In December of 2020, I got a call from Katy Read of the Star Tribune, asking if I would like to participate in a project where one younger and one older writer would get together and have the younger writer do weekly interviews with the senior writer so that we could tell our stories, memoir style to see what would happen. The entire project was more than successful!
We were in the middle of COVID, and I was suddenly without a job in the senior building where I lived and worked, and neighbors were passing away rapidly. Some from, I think, some from the sudden isolation and fear. What began as a little writing project turned into a friendship and mother-daughter relationship with my mentor, Mecca, and we are closer today than ever. I call her my bonus daughter, and we continue to learn from each other.
During 2020 and part of 2021, I was stricken with what I refer to as the gastrointestinal crazies, and it was touch and go for a bit, but thankfully, I pulled through and was instantly beset with a new set of health challenges. One of these was my hidden inability to see well. I’d managed to fudge for many years, squinting and straining because my health insurance was stretched to its limit from the hospital bills. So I figured, like many, this was a temporary thing brought on by whatever else was going on in my body.
I talked with a few people in my building and found I was not alone with my diagnoses of macular degeneration, cataracts, and diabetic retinopathy. When you get the bundle, you get the bundle, so I busied myself helping others get in touch with organizations like Hadley and encouraging them to look into some resources they never thought of. I did not limit myself to those with sight problems. I went ahead and contacted those with hearing loss as well.
Katy Read somehow found this out and asked if she could do a phone interview with me about what it feels like to lose sight (I am low-visioned but not blind) at an advanced age and what I would be doing next. It was not until I saw the headliner for my story “Losing Her Sight, Minnesota Woman Helps Others Who are Losing Theirs” that it was smack in the middle of the Inspire section of the Sunday paper. I was happy and not so happy.
During our interview, I stressed how much faith in God plays a factor in my everyday life.
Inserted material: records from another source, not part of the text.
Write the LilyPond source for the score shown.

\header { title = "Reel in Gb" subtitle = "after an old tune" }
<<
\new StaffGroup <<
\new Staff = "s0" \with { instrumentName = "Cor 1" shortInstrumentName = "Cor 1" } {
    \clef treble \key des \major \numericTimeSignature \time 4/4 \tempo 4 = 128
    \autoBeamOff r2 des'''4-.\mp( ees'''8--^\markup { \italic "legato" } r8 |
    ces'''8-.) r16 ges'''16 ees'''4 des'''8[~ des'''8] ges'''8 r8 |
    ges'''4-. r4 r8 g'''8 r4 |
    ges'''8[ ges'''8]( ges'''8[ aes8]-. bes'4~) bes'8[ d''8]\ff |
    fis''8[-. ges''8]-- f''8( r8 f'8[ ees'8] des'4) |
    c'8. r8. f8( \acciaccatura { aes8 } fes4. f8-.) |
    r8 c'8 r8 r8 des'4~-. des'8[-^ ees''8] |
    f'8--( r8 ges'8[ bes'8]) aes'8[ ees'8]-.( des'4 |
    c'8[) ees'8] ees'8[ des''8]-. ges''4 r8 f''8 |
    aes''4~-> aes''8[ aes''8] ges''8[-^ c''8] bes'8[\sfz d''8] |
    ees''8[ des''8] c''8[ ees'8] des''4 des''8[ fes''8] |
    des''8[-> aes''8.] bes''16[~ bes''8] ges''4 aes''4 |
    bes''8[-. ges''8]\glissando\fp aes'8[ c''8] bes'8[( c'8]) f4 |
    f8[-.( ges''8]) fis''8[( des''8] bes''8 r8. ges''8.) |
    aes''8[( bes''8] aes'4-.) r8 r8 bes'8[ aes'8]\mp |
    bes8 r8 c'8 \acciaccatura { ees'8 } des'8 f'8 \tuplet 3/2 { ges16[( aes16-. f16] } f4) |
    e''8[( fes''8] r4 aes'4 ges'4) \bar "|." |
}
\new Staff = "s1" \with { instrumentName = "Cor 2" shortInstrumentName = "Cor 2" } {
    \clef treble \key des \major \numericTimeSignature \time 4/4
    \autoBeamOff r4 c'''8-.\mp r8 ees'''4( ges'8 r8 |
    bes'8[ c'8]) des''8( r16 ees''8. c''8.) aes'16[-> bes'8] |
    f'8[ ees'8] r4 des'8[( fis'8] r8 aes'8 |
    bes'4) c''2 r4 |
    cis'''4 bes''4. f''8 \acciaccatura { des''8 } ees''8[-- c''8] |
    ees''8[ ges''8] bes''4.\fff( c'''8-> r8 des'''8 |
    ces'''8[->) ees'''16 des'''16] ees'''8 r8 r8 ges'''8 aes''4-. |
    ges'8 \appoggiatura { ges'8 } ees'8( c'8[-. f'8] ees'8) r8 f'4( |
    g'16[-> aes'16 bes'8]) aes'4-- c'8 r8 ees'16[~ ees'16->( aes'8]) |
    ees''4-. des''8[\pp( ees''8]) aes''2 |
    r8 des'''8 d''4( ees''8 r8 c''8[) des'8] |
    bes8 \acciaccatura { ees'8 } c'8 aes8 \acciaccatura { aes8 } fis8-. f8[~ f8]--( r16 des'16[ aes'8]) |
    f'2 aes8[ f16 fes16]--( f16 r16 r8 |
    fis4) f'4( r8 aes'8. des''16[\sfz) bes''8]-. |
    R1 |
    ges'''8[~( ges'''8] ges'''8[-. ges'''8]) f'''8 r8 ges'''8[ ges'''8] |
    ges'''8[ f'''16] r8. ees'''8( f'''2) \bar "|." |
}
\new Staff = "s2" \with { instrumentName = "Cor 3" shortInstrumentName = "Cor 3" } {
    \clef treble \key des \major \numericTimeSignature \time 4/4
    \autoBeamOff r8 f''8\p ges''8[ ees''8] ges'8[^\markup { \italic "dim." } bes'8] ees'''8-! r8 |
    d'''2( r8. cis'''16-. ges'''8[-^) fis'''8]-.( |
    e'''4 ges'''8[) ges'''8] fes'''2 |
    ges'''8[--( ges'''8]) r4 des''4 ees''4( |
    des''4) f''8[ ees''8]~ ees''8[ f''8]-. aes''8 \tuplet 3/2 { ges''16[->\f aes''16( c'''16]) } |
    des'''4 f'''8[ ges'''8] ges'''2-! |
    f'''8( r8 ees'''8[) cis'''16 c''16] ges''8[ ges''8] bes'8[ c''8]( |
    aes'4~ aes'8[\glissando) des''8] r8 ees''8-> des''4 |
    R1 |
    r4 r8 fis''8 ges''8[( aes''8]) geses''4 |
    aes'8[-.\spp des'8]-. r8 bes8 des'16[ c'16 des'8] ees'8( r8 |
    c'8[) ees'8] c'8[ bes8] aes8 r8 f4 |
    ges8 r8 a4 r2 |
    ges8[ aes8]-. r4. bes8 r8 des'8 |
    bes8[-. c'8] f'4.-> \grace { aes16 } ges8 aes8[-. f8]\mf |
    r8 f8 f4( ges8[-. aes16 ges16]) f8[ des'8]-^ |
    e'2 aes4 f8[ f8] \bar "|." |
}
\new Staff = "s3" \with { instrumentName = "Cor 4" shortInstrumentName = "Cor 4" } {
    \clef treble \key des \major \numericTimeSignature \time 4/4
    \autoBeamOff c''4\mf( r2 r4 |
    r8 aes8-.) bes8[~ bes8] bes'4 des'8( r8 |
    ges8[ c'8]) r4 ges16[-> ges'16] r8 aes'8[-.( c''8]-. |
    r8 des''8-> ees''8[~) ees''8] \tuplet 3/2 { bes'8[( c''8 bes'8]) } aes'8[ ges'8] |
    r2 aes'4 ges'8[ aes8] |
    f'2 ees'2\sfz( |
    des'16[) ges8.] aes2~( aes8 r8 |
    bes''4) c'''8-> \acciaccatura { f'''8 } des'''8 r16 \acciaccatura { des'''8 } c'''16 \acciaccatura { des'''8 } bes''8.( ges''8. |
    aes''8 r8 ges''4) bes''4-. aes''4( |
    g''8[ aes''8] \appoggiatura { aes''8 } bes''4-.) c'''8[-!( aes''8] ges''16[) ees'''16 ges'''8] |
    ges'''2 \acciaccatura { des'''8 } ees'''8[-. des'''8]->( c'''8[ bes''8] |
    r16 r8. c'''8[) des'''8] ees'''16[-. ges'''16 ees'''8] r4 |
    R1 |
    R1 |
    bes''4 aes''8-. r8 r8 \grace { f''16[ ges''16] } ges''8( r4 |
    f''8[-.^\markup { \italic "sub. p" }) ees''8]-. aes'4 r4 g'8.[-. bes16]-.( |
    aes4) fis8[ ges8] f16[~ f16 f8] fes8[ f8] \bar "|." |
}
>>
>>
Good or bad, convenient or not, things happen to us all, and after a while, we learn to not only thrive within these challenges but use them in a way that strengthens us and inspires others around us. I genuinely believe this challenge is simply part of my unique life’s journey. God has given me a way to look into a kaleidoscope rather than my usual limited lens and has caused me to deepen my faith in Him and focus (pun intended) on the spiritual strength I have gained within each of these challenges.
Do I have “bummer” days when I am shaky when going up or down a curb? My right eye is just as good as gone, so my left eye does all the work. It makes me feel unsteady and shaky, but I soldier on, and I find more ways to learn and teach others about where I am right now in life and how God has never left me.
I have come into contact with many who still write and publish books and are blind. I listen to audiobooks written by low-visioned and blind writers such as Beth Finke and Frank Bruni. They are blind and low-visioned and have written best sellers. They work as commentators for NPR, and Beth (her creativity and talent SO take me) is a teacher of memoir writing for SENIORS in Chicago and navigates that city (my place of birth) with great confidence. I write with the writers at Hadley’s Writers Circle.
I am still with the Senior Scribblers out of Franklin, Massachusetts; every week, we collaborate on a book of our memoirs and broadcast it on an actual radio station once a month! My life is fuller than it has ever been! I am so thankful. I have a few pity parties, but they do not last long. When people ask,” How is your eyesight?” I stifle the urge to say, “My eyes are at the cleaners. When I pick them up this weekend, they’ll be good as new.” I know, not funny, but it is a private joke between God and me! I am blessed with faith to face tomorrow and a sense of humor to keep me going!